- Sire: Mendocino
- Grandsire: Theatrical
- Dam: Grisonnante
- Damsire: Kaldoun
- Sex: Mare
- Foaled: 1997
- Country: France
- Colour: Gray
- Breeder: Catherine Dubois
- Owner: 1) Catherine Dubois 2) Jozef de Cock 3) Robert J. Frankel
- Trainer: 1) Jacques Dubois 2) David Smaga 3) Jean-Marie Capitte 4) Robert J. Frankel (USA)
- Record: 33: 10-12-1
- Earnings: US$1,674,340

Major wins
- Prix des Edelweiss (1999) Prix de Mereville (1997) Prix des Rumesnil (1999) Prix de la Salle Handicap (1999) Prix Saraca (1999) Diana Handicap (2001) Matriarch Stakes (2001) Breeders' Cup wins: Breeders' Cup Filly & Mare Turf (2002)

= Starine =

French-bred Thoroughbred racehorse

Starine (April 26, 1997 – June 21, 2005) was a French Thoroughbred racehorse foaled in Orne who competed in France and in the United States.

==Racing career==

===1999-2001 France===
She made her racing debut for owner/breeder Catherine Dubois in June 1999 and on July 16, 1999 got her first win in the Prix des Edelweiss at Aix-les-Bains racecourse. After winning the September 24 Prix de Mereville she was claimed by Jozef de Cock. From her twelve minor race starts that year, she won five and was second four times. Winless at age three in six starts, Starine made her final start of 2000 on November 30 in the Listed Prix Ceres at Maisons-Laffitte Racecourse in which she finished last in a sixteen-horse field after having to be pulled up.

===2001-2002 France===
Brought to the United States by U.S. Hall of Fame trainer, Robert Frankel, Starine made her American debut on May 18, 2001 with a second-place finish in the Grade 3 Gallorette Handicap at Pimlico Race Course. Then, on June 6, 2001, she ran fifth in another Grade III, the Just A Game Breeders' Cup Handicap at Belmont Park. In her third American start, Starine won an Allowance race at Saratoga Race Course then on the same course captured the October 3 Grade 2 Diana Handicap. She next ran third in the Grade 1 Flower Bowl Invitational Handicap and tenth to the Frankel-trained Banks Hill in the 2001 Breeders' Cup Filly & Mare Turf, both races at Belmont Park. Shipped to California, on November 25 Starine closed out her 2001 campaign with a win in the Grade 1 Matriarch Stakes at Hollywood Park.

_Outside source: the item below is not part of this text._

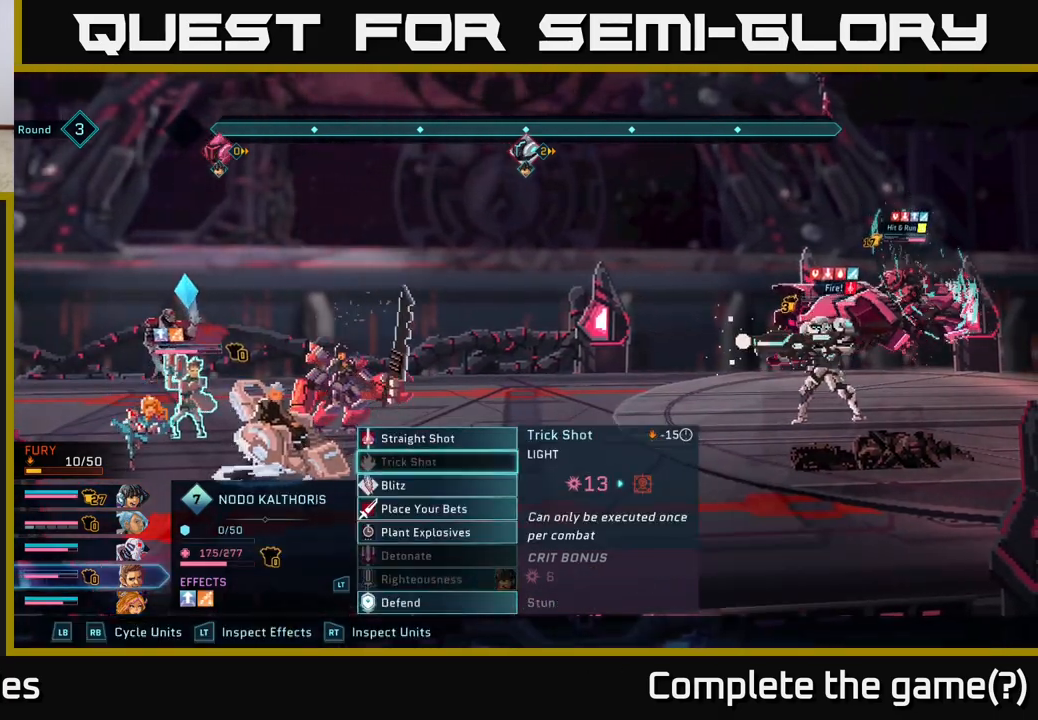
{"buttons": [], "left_stick": "down", "right_stick": "center", "events": [[133, "left_stick", "center"], [233, "left_stick", "down"], [383, "left_stick", "center"], [483, "left_stick", "down"]]}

Based in California, Starine returned to racing as a five-year-old in March 2002. She ran second in both the Santa Ana and Gamely Handicaps. On September 28, she finished fourth in the Flower Bowl Invitational at Belmont Park. Entered in the US$1 million Breeders' Cup Filly & Mare Turf for the second straight year, Starine was sent off at more than 13:1 odds by the bettors at Arlington Park. Starine took the lead after an eighth of a mile in and led the rest of the way to win by a length and-a-half over her hard-charging stablemate and 2001 winner, Banks Hill.

==Stud record==
Retired from racing, Starine was sold at the Keeneland November breeding stock sale for US$1 million to Newsells Park Stud at Royston, Hertfordshire, England. In 2004, she foaled a filly by the Champion sire Danehill. Her filly, who would be named Senta's Dream, was sold at the 2005 Agence Française Deauville August Yearling Sale for €300,000 to the Chantilly Racecourse-based trainer Urs Suter. Starine was next bred to Green Desert, foaling a colt on April 16, 2005 that would be named Media Stars. Less than two months later Starine died, reportedly from Equine protozoal myeloencephalitis (EPM). Neither of her two foals met with success in racing. Senta's Dream was unraced but has produced three Group One and Grade One-winning foals in Iridessa, Order of Australia and Santa Barbara.